The story begins with a nameless narrator recalling the day he awoke in a strange room located within a series of buildings identified only as the Compound, with no memory of who he is or why he is there. His room is outfitted with an escritoire, cash, pens, a bamboo boomerang, and reams of onion-skin paper featuring charcoal drawings of scenes and characters that are simultaneously strange and vaguely familiar to the narrator. From there, we follow the narrator as he wanders the grounds of the Compound and documents the people and weird entities he encounters, characters that pervade Adjacentland’s Möbius strip of a plot.
The energetic story moves forward and then loops back on itself, never losing momentum or purpose but accumulating detail out of the novel’s grim landscape. We soon realize that the narrator is part of a network of extraordinary individuals who occupy various areas and buildings in and around the Compound. These individuals – including a thickly muscled man known as Balzac the Brute – are differentiated by exaggerations in the way they speak, the proportions of their bodies, or their ostentatious costumes. The narrative begins to resemble a graphic novel or storyboards for a film; the narrator’s descriptions mirror the strokes and shading of the charcoal sketches in his room at the Compound.
Adjacentland’s atmosphere is one of confinement, otherness, and even exile. The Compound’s architecture evokes mid-20th-century utilitarianism. Antiquities abound. The narrator explores old train station waiting rooms occupied by doomed men who await the next departure to oblivion. He views short films on a reel-to-reel projector in a railway carriage as mysterious men come and go. The world of the novel is bleak – as if its inhabitants have been lobotomized or had their imaginations sucked out.
Though the atmosphere is often austere and claustrophobic, the imagery Maharaj evokes can be breathtaking. His gift for creating sharp, poignant portraits is a useful counterpoint to the emotional pall that hangs over the characters. At one point, Maharaj breaks away from the narrator’s internal monologue to provide this stunning description: “The moon was full or close to full and the leaves, swaying gently, resembled a pendulum of coins.” There’s no question of Maharaj’s ability to provide flourishes throughout the narrative and the reader will be forgiven for wanting more of these.
Maharaj has written a novel that embraces and incorporates its influences with gusto. The themes, characters, and tone are drawn from a variety of sources. Alan Moore’s League of Extraordinary Gentlemen, the ragtag carnivalesque grandeur of Ray Bradbury’s Something Wicked This Way Comes, and the diabolical uncertainty of John Fowles’s The Magus all serve as antecedents. Maharaj’s language is deployed with tonal elements similar to Patrick DeWitt’s weird fairy tale Undermajordomo Minor and at points it chimes with the atmospheric poetry that Jeanette Winterson brought to earlier novels like Art and Lies.

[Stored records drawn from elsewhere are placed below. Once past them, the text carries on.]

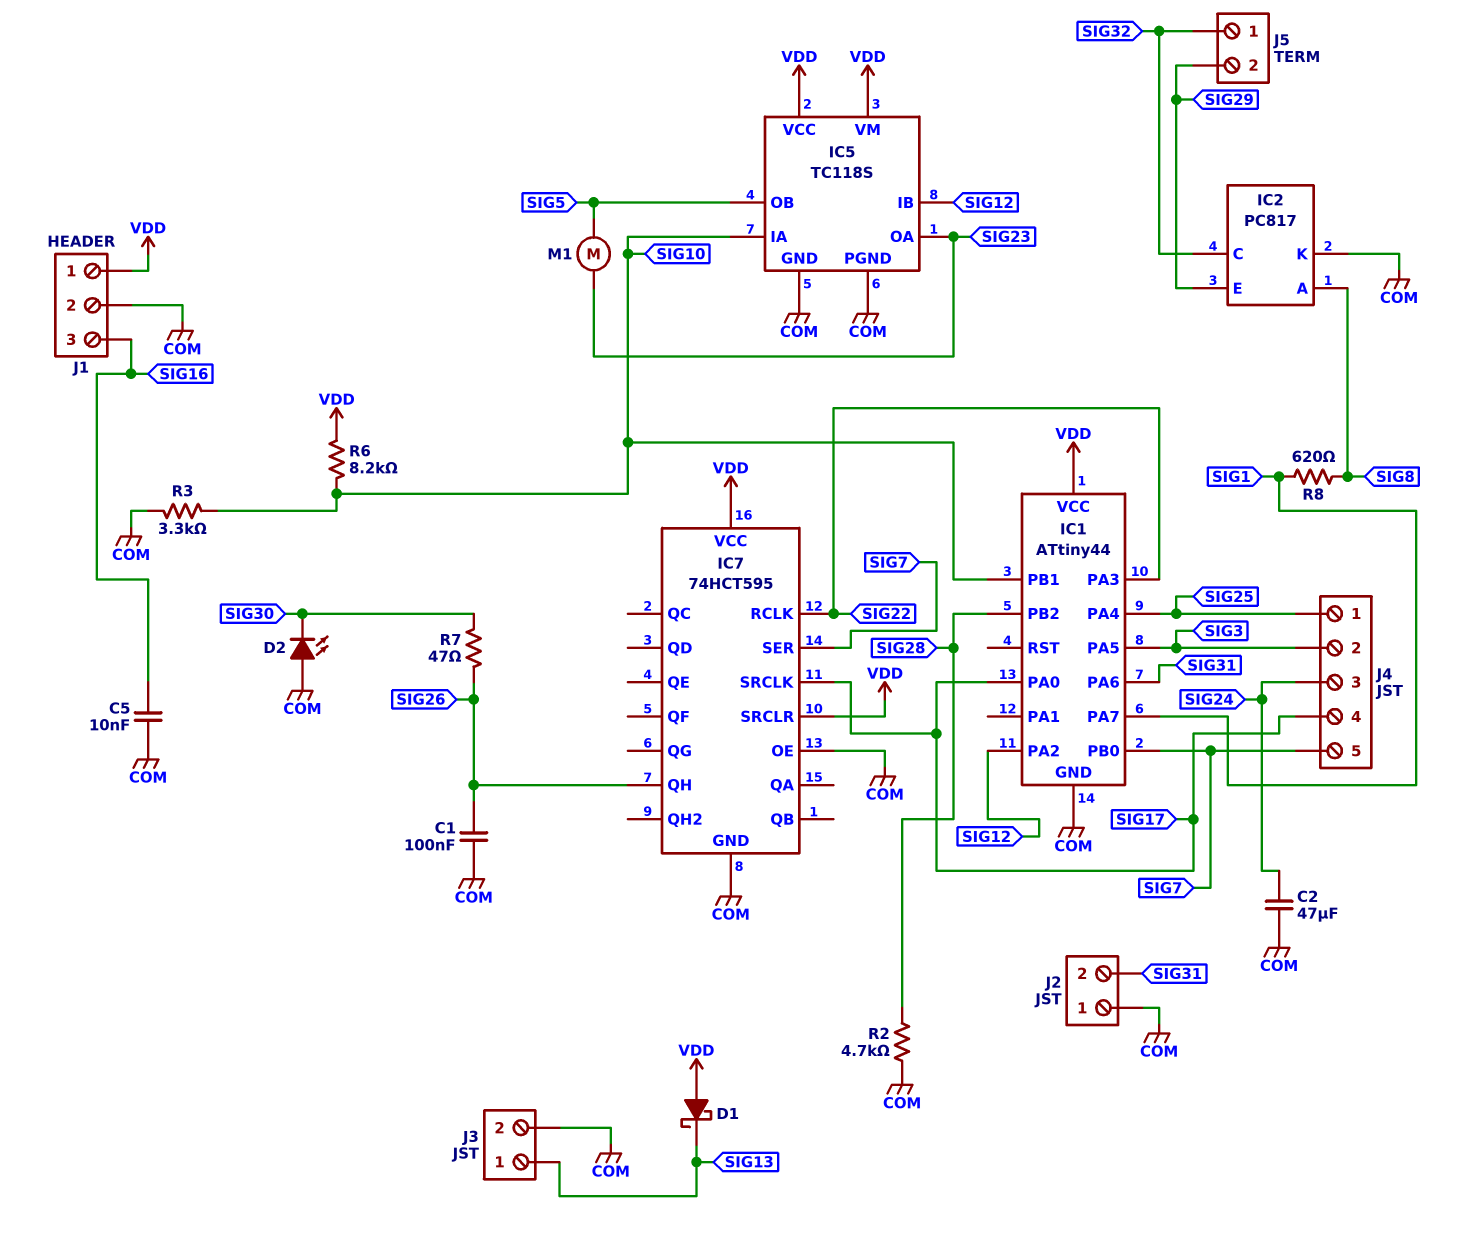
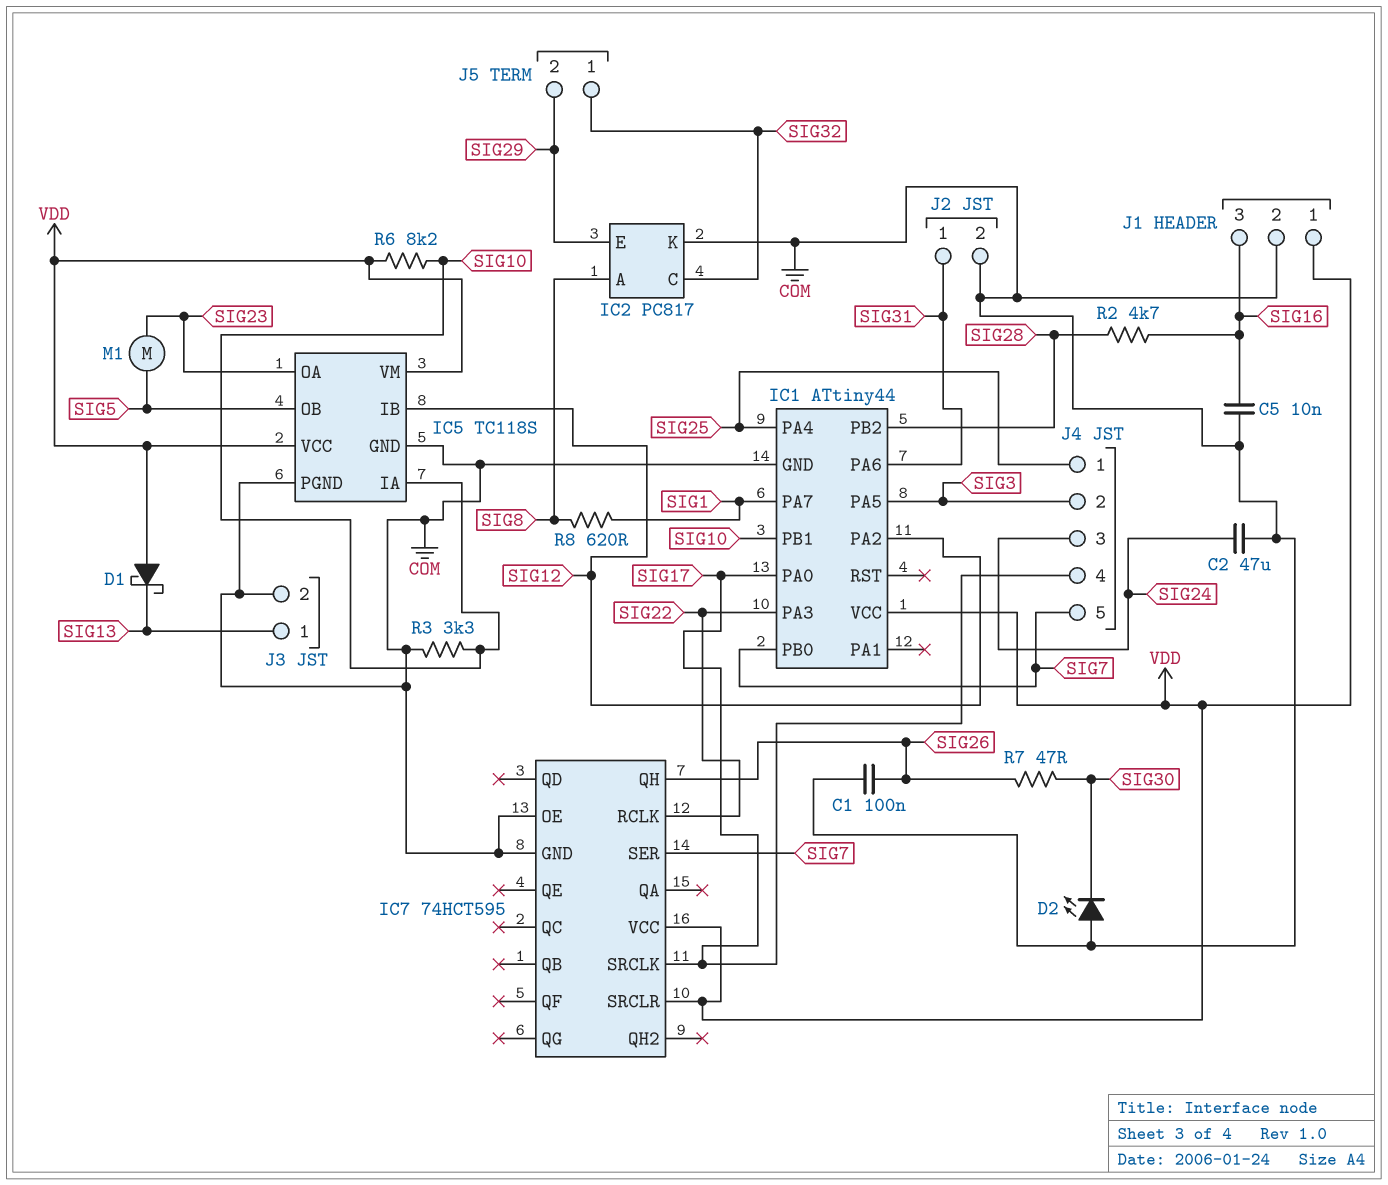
J2 pin 1: COM -> SIG31
J2 pin 2: SIG31 -> COM
R2: 4.7k (COM, SIG28) -> 4.7k (SIG16, SIG28)

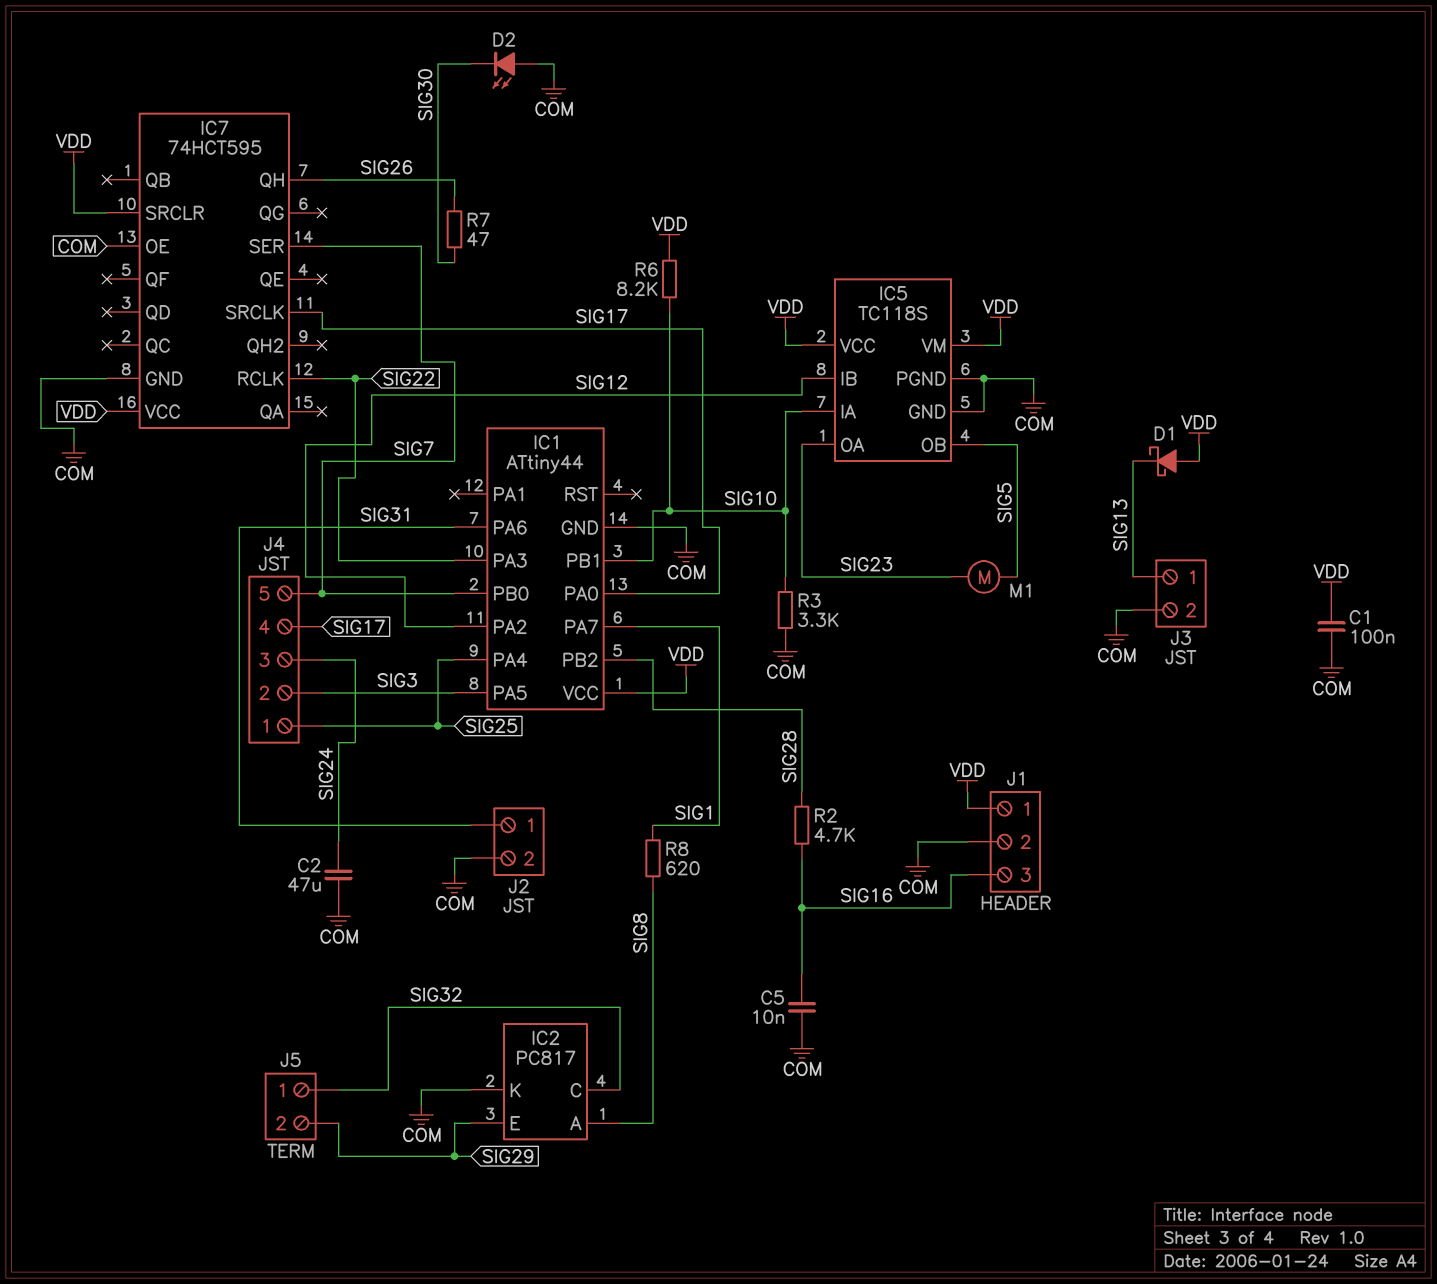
C1: 100nF (COM, SIG26) -> 100nF (COM, VDD)

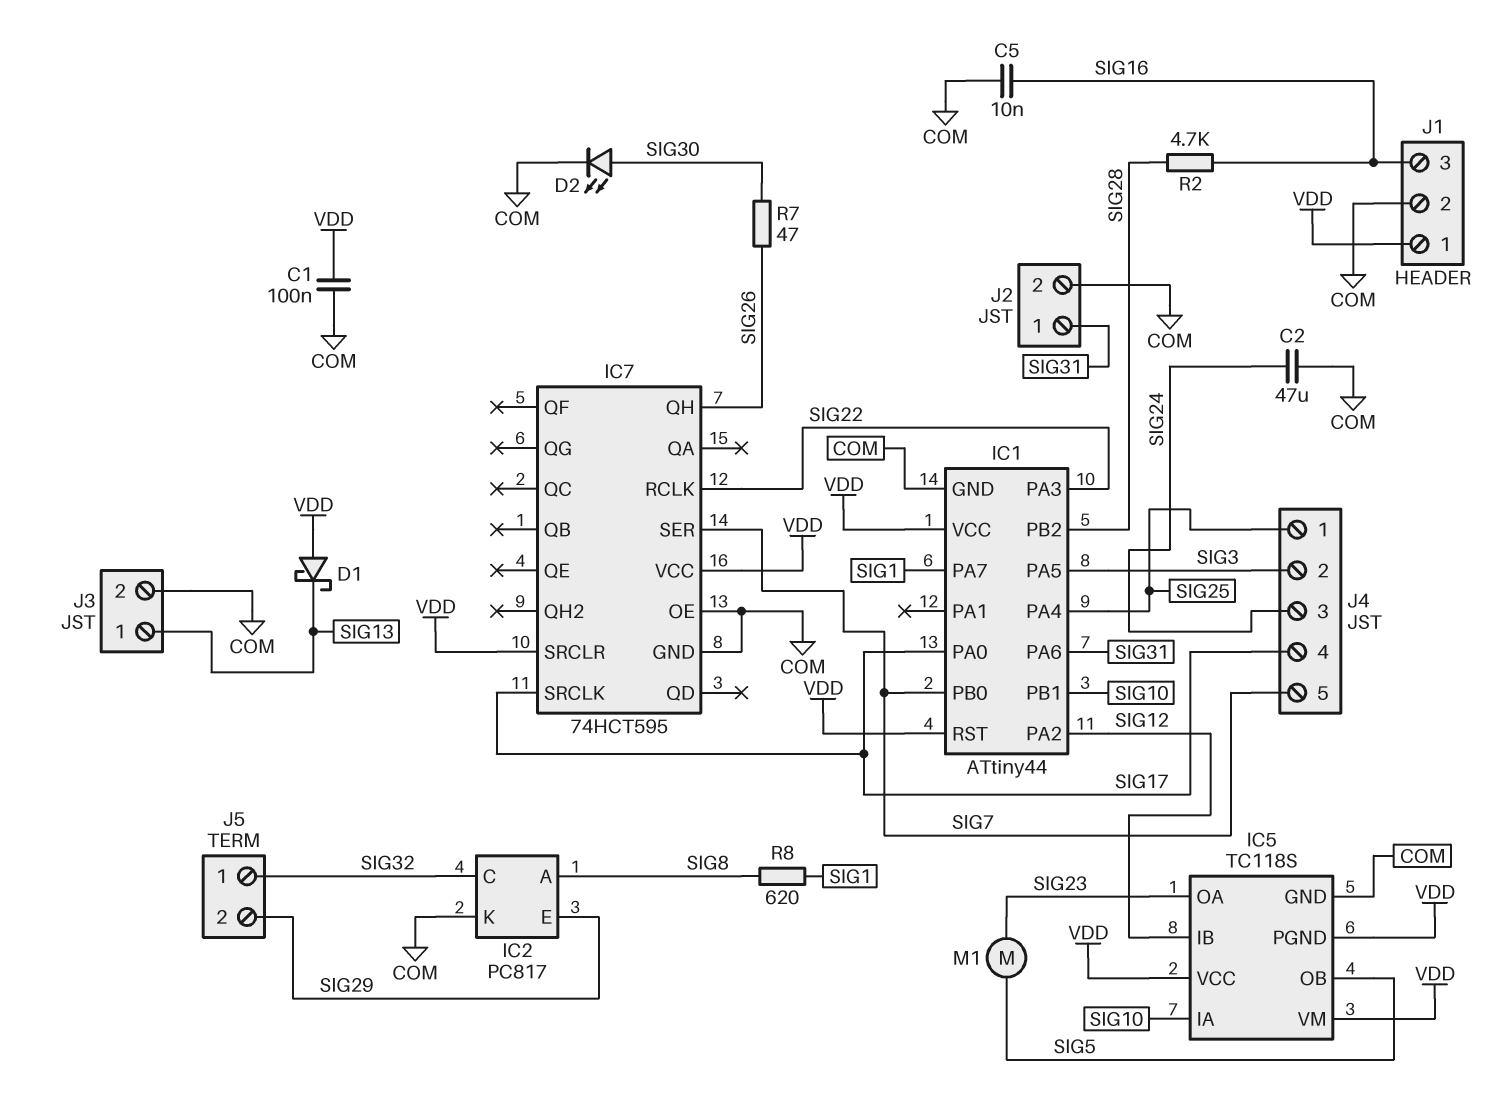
D2: LED (A COM, K SIG30) -> LED (A SIG30, K COM)
IC1 pin RST: none -> VDD
IC5 pin PGND: COM -> VDD
R3: 3.3k (COM, SIG10) -> none
R6: 8.2k (SIG10, VDD) -> none

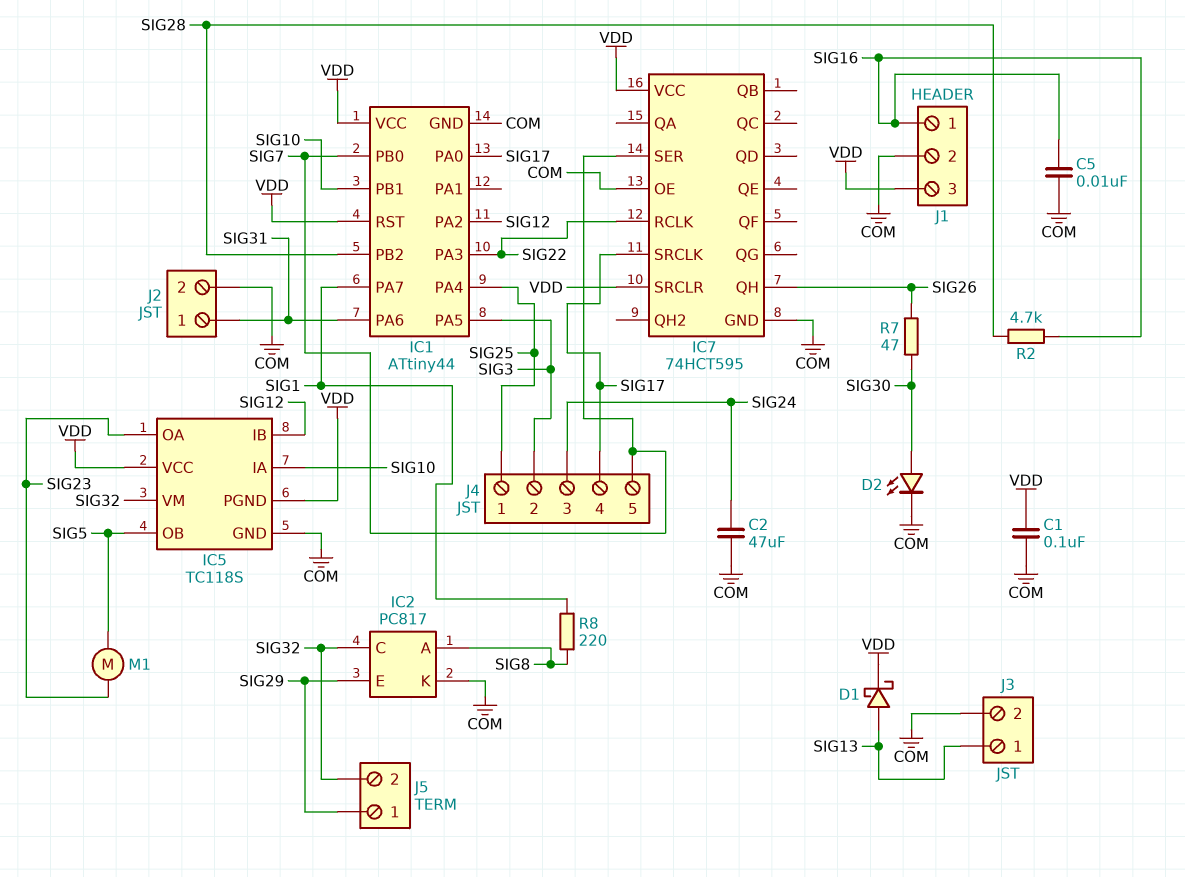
D1: schottky (A VDD, K SIG13) -> schottky (A SIG13, K VDD)
IC5 pin VM: VDD -> SIG32
J1 pin 1: VDD -> SIG16
J1 pin 3: SIG16 -> VDD
J5 pin 1: SIG32 -> SIG29
J5 pin 2: SIG29 -> SIG32
R8: 620 (SIG1, SIG8) -> 220 (SIG1, SIG8)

Adjacentland shares the same flaws as many of these influences, especially in the material drawn from the graphic novel and film worlds. This shows itself mainly in the sheer number of characters the narrator encounters and the absence of strong, fully realized, and believable female or non-binary figures. The very few who are not male perform little more than acts of exposition or appear as wise and alluring nymphs at the fringes of the story. Even in a fairy-tale environment like the one Maharaj has created, the sheer quantity of cast members does not cover up for a lack of depth. Many readers will require more from a character than a witty moniker and a steampunk costume.
Despite its flaws, Adjacentland is a good novel with flashes of true inspiration. Maharaj has an ambitious vision, though his plundering of different storytelling modes occasionally causes the narrative to overflow. The novel pushes hard to create a wide-angle synthesis of styles and while it doesn’t always succeed, the writing itself provides some beautiful moments.